The Delphinium alkaloids methyllycaconitine (MLA), nudicauline, 14-deacetylnudicauline (14-DN), barbinine, and deltaline were investigated for their effects on neuromuscular transmission in lizards. The substituent at C14 provides the only structural difference among the alkaloids MLA, nudicauline, 14-DN, and barbinine. Deltaline lacks the N-(methylsuccinyl)anthranilic acid at C18 common to the other four alkaloids. Each alkaloid reversibly reduced extracellularly recorded compound muscle action potential (CMAP) amplitudes in a concentration-dependent manner. The IC(50) values for CMAP blockade were between 0.32 and 13.2 microM for the N-(methylsuccinimido)anthranoyllycacotonine-type alkaloids and varied with the C14 moiety; the IC(50) value for deltaline was 156 microM. The slopes of the concentration-response curves for CMAP blockade were similar for each alkaloid except barbinine, whose shallower curve suggested alternative or additional mechanisms of action. Each alkaloid reversibly reduced intracellularly recorded spontaneous, miniature end-plate potential (MEPP) amplitudes. Alkaloid concentrations producing similar reductions in MEPP amplitude were 0.05 microM for 14-DN, 0.10 microM for MLA, 0.50 microM for barbinine, and 20 microM for deltaline. Only barbinine altered the time constant for MEPP decay, further suggesting additional or alternative effects for this alkaloid. MLA and 14-DN blocked muscle contractions induced by exogenously added acetylcholine. All five alkaloids are likely nicotinic receptor antagonists that reduce synaptic efficacy and block neuromuscular transmission. The substituent at C14 determines the potency and possibly the mechanism of nicotinic acetylcholine receptor blockade for MLA, nudicauline, 14-DN, and barbinine at neuromuscular synapses. The lower potency of deltaline indicates that the N-(methylsuccinyl)anthranilic acid at C18 affects alkaloid interactions with nicotinic acetylcholine receptors at neuromuscular junctions.

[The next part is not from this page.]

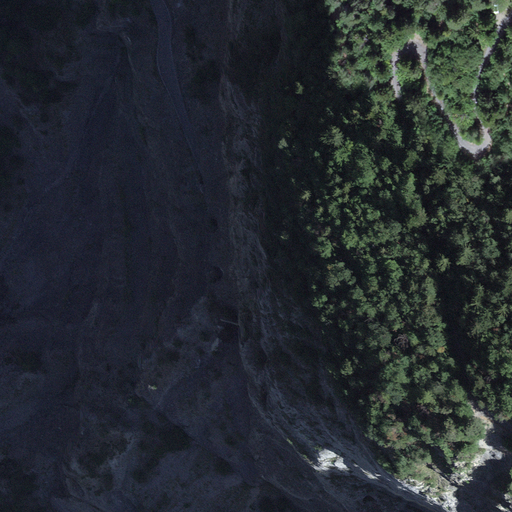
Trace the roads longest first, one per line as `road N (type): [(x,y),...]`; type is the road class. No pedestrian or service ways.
road 1 (unclassified): [(511,17),(478,85),(483,148),(472,151),(457,135),(422,51),(404,49),(394,70),(473,401),(511,430)]
road 2 (unclassified): [(155,0),(163,68),(219,211),(264,394),(279,420),(355,482),(432,511)]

Methyllycaconitine: a selective probe for neuronal alpha-bungarotoxin binding sites.[Pubmed:2226787]
FEBS Lett. 1990 Sep 17;270(1-2):45-8.
The ability of methyllycaconitine (MLA) to inhibit the binding of [125I]alpha-bungarotoxin to rat brain membranes, frog and human muscle extracts and the human muscle cell line TE671 has been measured. MLA showed a markedly higher affinity for the rat brain site (Ki 1.4 x 10(-9) M) than for the muscle receptors (Ki 10(-5)-10(-6) M). Structure modelling techniques were used to fit the structure of MLA to a nicotinic pharmacophore model. MLA is the first low molecular weight ligand to be shown to discriminate between muscle nicotinic receptors and their alpha-bungarotoxin-binding counterpart in the brain, and as such may be a useful structural probe for pursuing the structural and functional properties of the neuronal protein.